Texto fornecido:
══════════════════════════════

Recentemente, a Mint Studios anunciou investimento de R$ 1 milhão no metaverso Myland, com a criação de um empreendimento imobiliário virtual. São três torres com um total de 10 mil unidades, incluindo apartamentos, unidades comerciais, marketplace de serviços e lazer. Batizado como Gênesis, será o primeiro projeto de NFT na rede Ethereum nesse universo. A modelagem do metaverso e dos avatares customizados foi criada por meio do software 3Ds Max da Autodesk.

Myland, metaverso do Mint Studios (Crédito: Divulgação)

O Myland será um universo lúdico com foco em negócios. Os usuários terão acesso a várias áreas do projeto baixando um aplicativo para computador e, futuramente, para celular e consoles de videogame.  Áreas e utilidades específicas serão abertas apenas para os holders (compradores do NFT).

Dentro do Gênesis será possível, por exemplo, comprar uma roupa para o seu avatar e receber a mesma peça na sua casa ou ter desconto na loja física. Dará até para alugar e comprar unidades comerciais para ter interações com pessoas que não poderiam acessar de forma presencial o escritório físico.

Crédito: Divulgação

Serão criados ainda distritos (os bairros, no mundo real) ligados a temas como moda, música, mercado imobiliário, design, educação etc. Ao adquirir uma unidade, o dono pode mobiliá-la, decorá-la, alugá-la, revendê-la, organizar festas ou eventos de trabalho, contratar serviços, entre outras infinitas possibilidades.

Segundo Bartz, a previsão de faturamento é ampla, pois depende das condições de mercado e da cotação do Ether (a criptomoeda da rede Ethereum) no dia da venda. “Com o Gênesis, esperamos faturar algo entre R$ 10 milhões a R$ 20 milhões com a venda inicial, sem contar os royalties no mercado secundário”, explica o fundador do Mint Studios, especializado em imagens e filmes 3D para o mercado imobiliário.

══════════════════════════════

Listagem de dados:

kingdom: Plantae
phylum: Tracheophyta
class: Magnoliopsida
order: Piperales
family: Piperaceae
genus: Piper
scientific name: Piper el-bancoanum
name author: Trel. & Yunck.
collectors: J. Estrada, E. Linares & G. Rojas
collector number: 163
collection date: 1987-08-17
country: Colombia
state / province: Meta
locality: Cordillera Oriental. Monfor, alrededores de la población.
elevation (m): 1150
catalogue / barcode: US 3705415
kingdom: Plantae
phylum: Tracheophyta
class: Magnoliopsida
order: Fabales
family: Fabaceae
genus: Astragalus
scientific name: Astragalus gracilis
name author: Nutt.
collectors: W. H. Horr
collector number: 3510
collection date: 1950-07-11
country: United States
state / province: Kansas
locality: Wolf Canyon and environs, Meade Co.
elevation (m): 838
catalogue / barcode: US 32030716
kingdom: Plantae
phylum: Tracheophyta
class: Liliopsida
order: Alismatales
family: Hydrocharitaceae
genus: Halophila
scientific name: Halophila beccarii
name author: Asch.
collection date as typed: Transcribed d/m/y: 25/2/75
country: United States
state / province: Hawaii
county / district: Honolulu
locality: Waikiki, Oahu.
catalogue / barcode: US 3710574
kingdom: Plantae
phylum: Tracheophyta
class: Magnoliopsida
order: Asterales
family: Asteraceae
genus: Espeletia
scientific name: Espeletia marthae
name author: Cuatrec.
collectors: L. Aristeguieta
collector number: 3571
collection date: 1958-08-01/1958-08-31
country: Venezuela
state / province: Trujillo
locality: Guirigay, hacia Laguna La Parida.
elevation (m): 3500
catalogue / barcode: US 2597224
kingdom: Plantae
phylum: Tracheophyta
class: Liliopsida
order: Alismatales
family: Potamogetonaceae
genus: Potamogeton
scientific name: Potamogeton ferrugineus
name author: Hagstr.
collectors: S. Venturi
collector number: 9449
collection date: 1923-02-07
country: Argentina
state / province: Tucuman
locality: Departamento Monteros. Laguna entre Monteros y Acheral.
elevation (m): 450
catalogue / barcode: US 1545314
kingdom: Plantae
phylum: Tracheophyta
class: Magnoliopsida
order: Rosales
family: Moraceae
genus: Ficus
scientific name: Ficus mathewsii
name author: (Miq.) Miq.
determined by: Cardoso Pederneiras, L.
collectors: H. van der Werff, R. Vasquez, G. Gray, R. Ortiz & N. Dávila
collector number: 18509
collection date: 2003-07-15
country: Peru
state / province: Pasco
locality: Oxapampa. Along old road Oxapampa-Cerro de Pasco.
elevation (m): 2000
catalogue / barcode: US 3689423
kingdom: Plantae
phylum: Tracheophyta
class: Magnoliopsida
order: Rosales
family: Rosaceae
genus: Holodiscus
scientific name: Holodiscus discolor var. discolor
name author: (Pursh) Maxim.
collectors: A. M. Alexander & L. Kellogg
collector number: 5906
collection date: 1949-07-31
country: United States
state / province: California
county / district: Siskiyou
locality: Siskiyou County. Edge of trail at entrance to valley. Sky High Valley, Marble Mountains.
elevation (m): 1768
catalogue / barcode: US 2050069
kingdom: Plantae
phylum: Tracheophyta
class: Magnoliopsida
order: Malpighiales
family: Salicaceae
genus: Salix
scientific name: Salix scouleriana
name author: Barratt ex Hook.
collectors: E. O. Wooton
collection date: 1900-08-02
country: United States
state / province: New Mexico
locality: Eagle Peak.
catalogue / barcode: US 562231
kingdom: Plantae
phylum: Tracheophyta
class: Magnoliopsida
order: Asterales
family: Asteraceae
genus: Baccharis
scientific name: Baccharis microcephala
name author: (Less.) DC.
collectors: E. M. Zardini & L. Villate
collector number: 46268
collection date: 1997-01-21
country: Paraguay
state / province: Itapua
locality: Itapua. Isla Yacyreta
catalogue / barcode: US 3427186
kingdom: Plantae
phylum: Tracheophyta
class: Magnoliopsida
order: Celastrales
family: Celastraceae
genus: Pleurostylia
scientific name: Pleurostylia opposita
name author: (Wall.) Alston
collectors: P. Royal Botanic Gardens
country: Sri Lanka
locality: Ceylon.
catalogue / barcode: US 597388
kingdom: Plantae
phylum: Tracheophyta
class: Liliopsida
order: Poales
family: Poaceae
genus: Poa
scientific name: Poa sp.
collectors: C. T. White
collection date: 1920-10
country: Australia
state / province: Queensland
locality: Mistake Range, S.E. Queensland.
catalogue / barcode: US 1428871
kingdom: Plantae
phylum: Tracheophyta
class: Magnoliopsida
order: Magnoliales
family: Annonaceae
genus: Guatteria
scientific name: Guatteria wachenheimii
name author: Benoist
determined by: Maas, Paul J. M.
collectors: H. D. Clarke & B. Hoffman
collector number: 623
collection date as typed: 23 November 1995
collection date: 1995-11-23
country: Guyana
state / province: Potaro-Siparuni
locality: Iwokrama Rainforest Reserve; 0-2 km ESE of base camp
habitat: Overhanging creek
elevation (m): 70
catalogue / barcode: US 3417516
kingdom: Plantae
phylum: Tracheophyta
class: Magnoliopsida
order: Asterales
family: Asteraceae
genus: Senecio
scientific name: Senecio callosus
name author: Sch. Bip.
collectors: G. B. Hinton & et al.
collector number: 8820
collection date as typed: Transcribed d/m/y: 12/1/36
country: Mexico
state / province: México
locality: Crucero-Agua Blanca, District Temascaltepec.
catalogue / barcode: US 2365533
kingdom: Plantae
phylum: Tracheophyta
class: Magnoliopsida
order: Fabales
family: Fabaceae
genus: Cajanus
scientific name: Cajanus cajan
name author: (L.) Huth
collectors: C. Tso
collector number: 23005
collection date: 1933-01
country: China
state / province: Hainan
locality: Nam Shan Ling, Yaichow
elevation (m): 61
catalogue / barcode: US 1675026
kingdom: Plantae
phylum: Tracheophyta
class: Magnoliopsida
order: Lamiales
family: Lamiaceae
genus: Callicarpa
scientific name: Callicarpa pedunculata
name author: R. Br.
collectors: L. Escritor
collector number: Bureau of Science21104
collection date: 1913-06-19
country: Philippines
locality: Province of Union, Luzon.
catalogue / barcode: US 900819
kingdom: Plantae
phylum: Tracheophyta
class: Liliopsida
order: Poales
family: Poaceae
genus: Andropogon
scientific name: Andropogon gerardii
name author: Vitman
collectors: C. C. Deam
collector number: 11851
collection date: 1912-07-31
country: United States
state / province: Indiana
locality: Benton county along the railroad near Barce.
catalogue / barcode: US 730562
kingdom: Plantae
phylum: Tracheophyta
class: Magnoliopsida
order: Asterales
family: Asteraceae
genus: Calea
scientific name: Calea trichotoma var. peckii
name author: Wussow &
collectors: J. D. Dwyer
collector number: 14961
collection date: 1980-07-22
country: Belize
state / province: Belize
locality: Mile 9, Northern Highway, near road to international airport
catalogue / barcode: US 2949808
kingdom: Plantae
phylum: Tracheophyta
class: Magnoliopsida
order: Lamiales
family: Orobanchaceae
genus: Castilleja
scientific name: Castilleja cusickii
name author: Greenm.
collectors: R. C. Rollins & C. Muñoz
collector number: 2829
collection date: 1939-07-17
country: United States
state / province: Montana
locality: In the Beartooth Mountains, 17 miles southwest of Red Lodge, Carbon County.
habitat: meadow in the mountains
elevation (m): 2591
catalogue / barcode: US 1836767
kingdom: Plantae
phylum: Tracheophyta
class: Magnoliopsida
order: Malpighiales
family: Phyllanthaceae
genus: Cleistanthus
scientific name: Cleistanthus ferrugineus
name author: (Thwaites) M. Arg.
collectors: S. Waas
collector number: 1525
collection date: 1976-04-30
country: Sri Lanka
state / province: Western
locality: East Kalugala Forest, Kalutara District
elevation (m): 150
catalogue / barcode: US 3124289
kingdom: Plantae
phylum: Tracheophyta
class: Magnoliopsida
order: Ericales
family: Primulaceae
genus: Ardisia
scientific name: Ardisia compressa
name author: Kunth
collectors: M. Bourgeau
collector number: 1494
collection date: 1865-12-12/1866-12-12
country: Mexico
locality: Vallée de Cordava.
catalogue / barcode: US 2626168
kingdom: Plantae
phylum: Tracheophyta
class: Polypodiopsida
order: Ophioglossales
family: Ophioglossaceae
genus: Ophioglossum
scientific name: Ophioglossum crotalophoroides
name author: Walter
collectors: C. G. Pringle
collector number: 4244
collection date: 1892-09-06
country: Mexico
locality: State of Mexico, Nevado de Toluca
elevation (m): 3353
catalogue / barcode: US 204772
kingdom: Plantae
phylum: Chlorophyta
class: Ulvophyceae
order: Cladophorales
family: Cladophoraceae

══════════════════════════════

Exercício:
Diga se cada afirmação concorda com o texto sobre o metaverso Myland; responda sim ou não e cite as palavras do texto que decidem a resposta. 1. A Mint Studios anunciou um investimento de R$ 1 milhão no Myland. 2. O aplicativo do Myland já pode ser baixado para celular. 3. A modelagem do metaverso e dos avatares foi feita com o software 3Ds Max. A listagem não tem relação com o texto.

Resposta:
1. Sim: "a Mint Studios anunciou investimento de R$ 1 milhão no metaverso Myland".
2. Não: "baixando um aplicativo para computador e, futuramente, para celular e consoles de videogame".
3. Sim: "A modelagem do metaverso e dos avatares customizados foi criada por meio do software 3Ds Max da Autodesk".